Ah, Alfa mengeluh dalam hati saat ia melihat hasil pekerjaannya. Ada yang salah.

Mengambil tipe-x dari hadapan Reya,
Alfa menghela napas. Memang benar, pukul dua tadi pagi, ia terbangun lagi. Mimpi buruk. Mimpi yang sama yang menghantuinya selama bertahun-tahun. Berulang dan berulang dalam benaknya.
.
.
.
.
Alfa kembali ke masa kecilnya. Saat ia masih menjadi bocah laki-laki yang menyambut datangnya musim dingin di London.
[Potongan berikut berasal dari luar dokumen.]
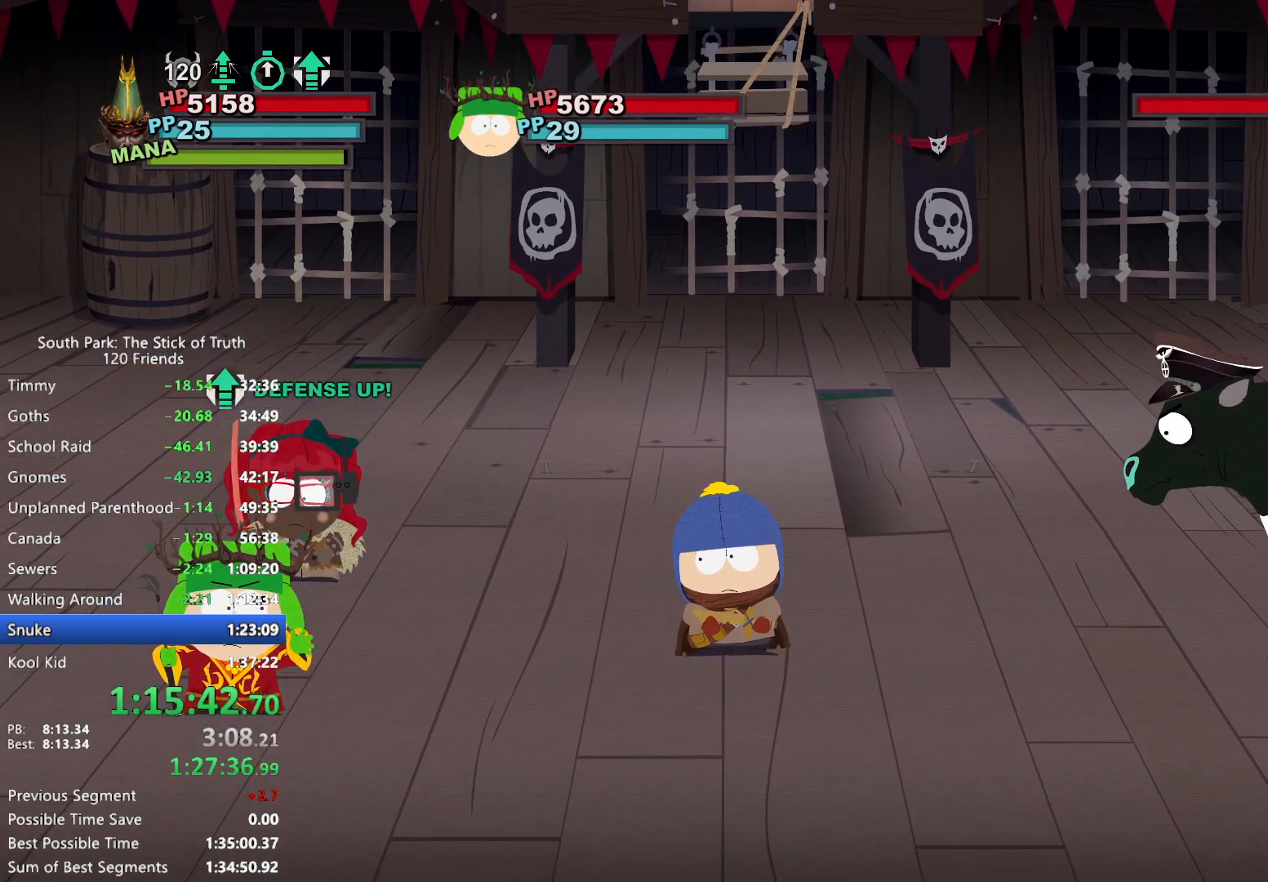
{"dt_ms": 500, "buttons": [], "left_stick": "center", "right_stick": "center", "events": []}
Saat ia masih menjadi bocah laki-laki yang berlarian dan meluncur diatas lapisan es tipis halaman depan rumah. Saat ia akan memakai topi kupluk abu dikepalanya lalu menarik-narik tangan kakeknya untuk bermain perang salju.

Pagi itu tidak terlalu cerah tapi tak hujan salju sedikit pun. Alfa berlari menuju beranda diiringi kekeh sang kakek yang tampaknya geli melihatnya semangat bermain di halaman.

Alfa kecil berlari menuju pintu sambil berteriak pada neneknya. Menagih janji neneknya yang akan membuatkan cokelat panas spesial andalan sang nenek.

Semua mimpi buruk ini diawali kejadian seindah itu.

Lalu semuanya berjalan seperti yang sudah Alfa ketahui. Memori itu melekat kuat dibenaknya seolah-seolah seseorang meletakkan mantra lekat-permanen pada memori itu.

Badai salju itu. Badai salju yang membuat kakek dan neneknya mengabur dalam bayangan. Menyisakan warna merah mengerikan yang tertinggal diatas salju. Menyisakan bunyi angin yang membuat teriakan meminta tolongnya lenyap. Tak ada yang bisa Alfa lakukan.

"Tolong."
.
.
.
.
Lalu pada saat itulah Alfa terbangun. Dengan keringat membanjiri tubuhnya dan gemetar diujung bibirnya.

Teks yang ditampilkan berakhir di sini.